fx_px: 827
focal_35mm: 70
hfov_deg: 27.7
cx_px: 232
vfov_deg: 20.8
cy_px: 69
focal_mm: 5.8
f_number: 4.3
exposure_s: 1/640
--------------------
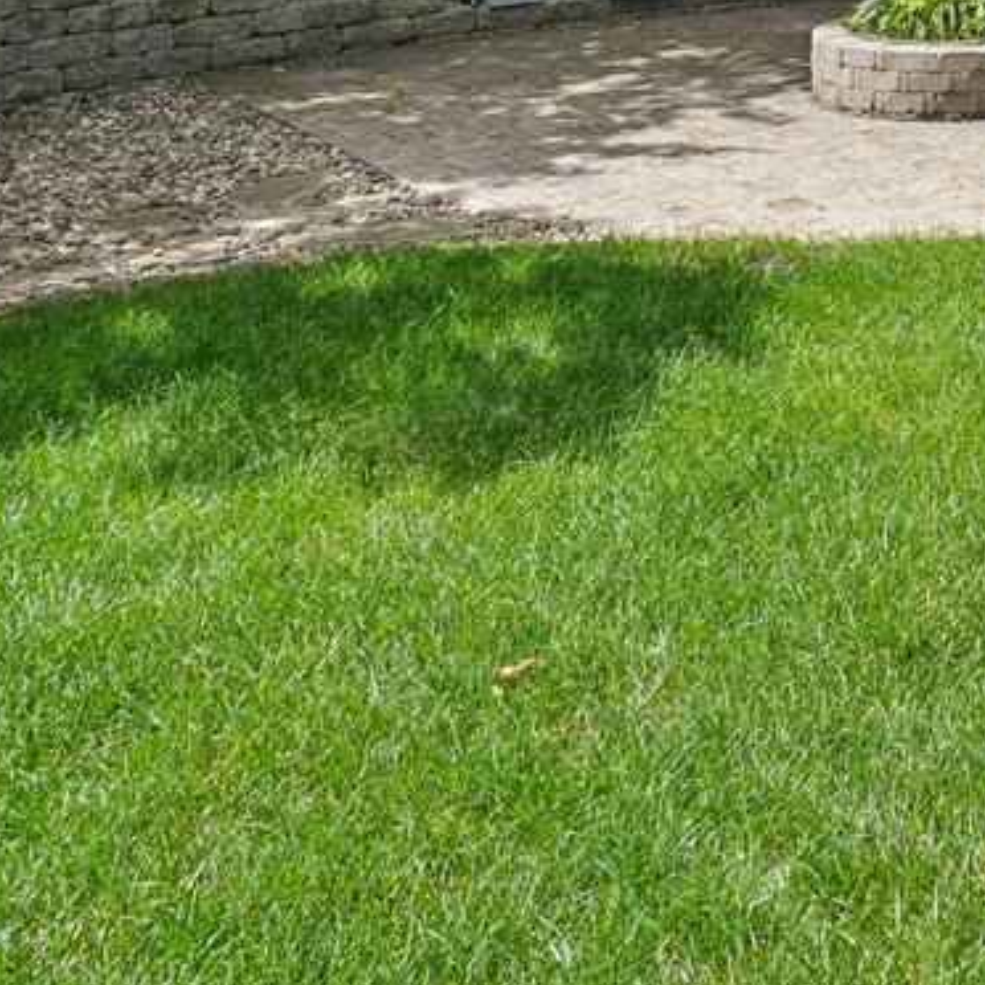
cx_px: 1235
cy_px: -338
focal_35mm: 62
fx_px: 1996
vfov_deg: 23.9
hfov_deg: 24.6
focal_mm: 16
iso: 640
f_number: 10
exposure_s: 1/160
--------------------
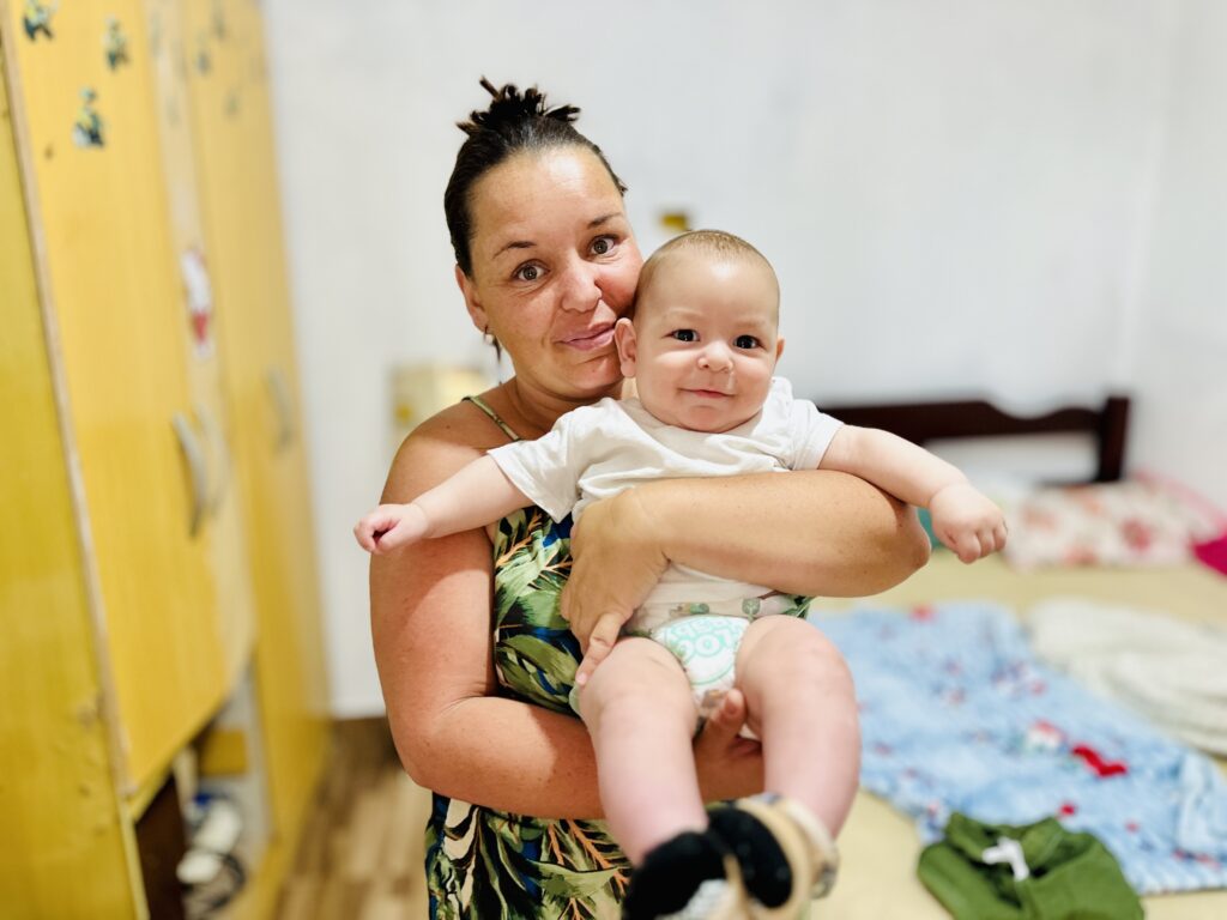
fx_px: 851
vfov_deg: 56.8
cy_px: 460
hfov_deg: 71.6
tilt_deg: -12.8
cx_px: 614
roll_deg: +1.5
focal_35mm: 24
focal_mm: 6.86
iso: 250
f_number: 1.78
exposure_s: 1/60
--------------------
Exercise instructions ▸
Above are the entries. Output exactly the lines beginning with the line that has "cx_px: 1235" and ending with the line that has "exposure_s: 1/160".

Result of the exercise ▸
cx_px: 1235
cy_px: -338
focal_35mm: 62
fx_px: 1996
vfov_deg: 23.9
hfov_deg: 24.6
focal_mm: 16
iso: 640
f_number: 10
exposure_s: 1/160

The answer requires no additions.